Once upon a time, back in the dark ages, before the unwashed masses were allowed to know about the wonders of the internet, there was, the humble slide rule. I took two years of High School Chemistry and Physics (yes, I was one of THOSE) and while we were allowed to use calculators in Physics (and math classes as well) this was not the case in Chemistry. In Chemistry class, Mrs. B. Insisted that we could only use slide rules. Her reasoning, and she probably wasn’t wrong, was that one day, we would be engineers out in the field and there would be some calculation needed. All of our colleagues would start bemoaning that their calculators had dead batteries, we would whip out our trusty slide rules and do the calculations, saving the day and our employer’s ass. We would therefore become superstar engineers and when we accepted whatever Engineer of the Decade award, we would speak highly of Mrs. B, who never let us rely on anything we could not control. Of course, Mrs. B. didn’t consider the smart phone, where not only can we do the calculations needed, we have GPS maps, email communications, texts, a studio quality camera for video and stills, oh, and some music. (The smart phone is a subject for another Tuesday)

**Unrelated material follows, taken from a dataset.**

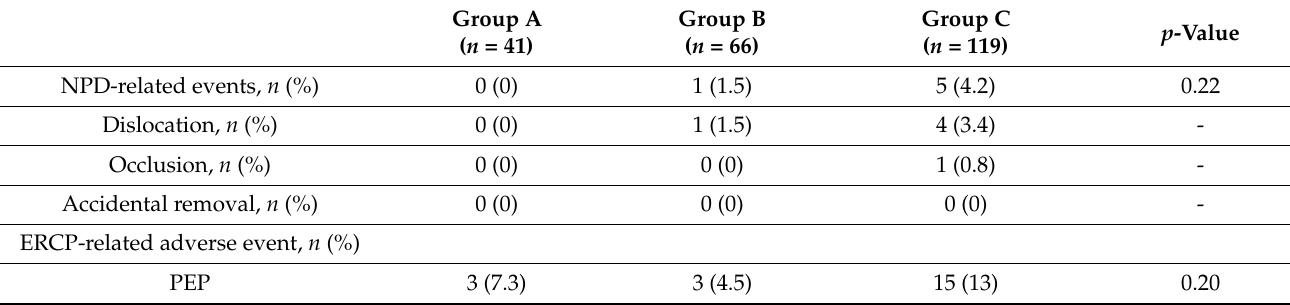
Table 4. Adverse events of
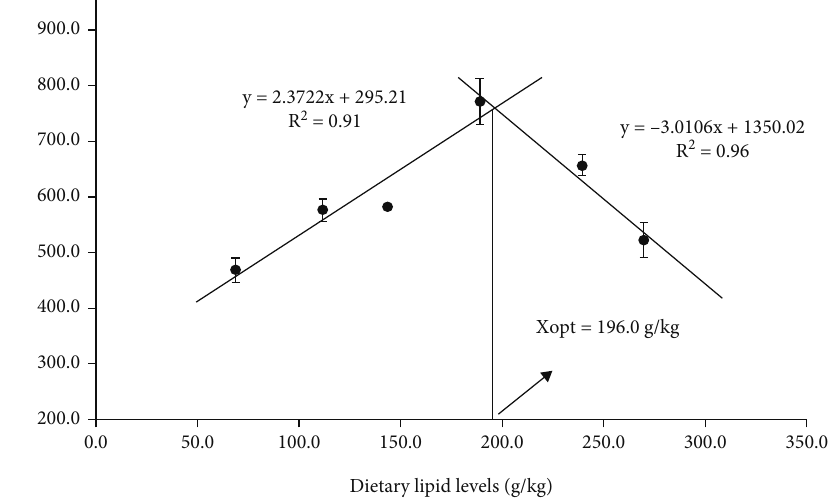
Figure 1: Relationship between weight gain (%) and dietary lipid levels based on linear broken-line model analysis, where Xopt represents the optimal dietary lipid level for the maximum weight gain of Acanthopagrus schlegelii . Each point represents the mean of three replicates per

So, aside from awakening a deep desire to by a $19 slide rule on Etsy as a reminder of Mrs. B, I am thinking of the idea of relying on things we cannot control. My Scrivener right now is linked with DropBox. I do back up the files somewhere else, from time to time, but I can’t control DropBox. I cannot control the iCloud, where my MacBook backs up. I surely can’t control Google, where I have recently uploaded all my photos, because who needs 6500 photos on the iPhone all the time?

Then again, I am relying on these tools, but except for photos, there really aren’t things I cannot recreate, and recreate better in most cases. And in the end, photos matter until they don’t. But even pencil and paper, which one could presumably control, can’t be. Ask Ernest Hemingway, who lost all of his writing, save two short stories, when a suitcase it was all in was lost. He shrugged and went on to writing masterpieces instead. Sometimes a clean slate is not a bad thing.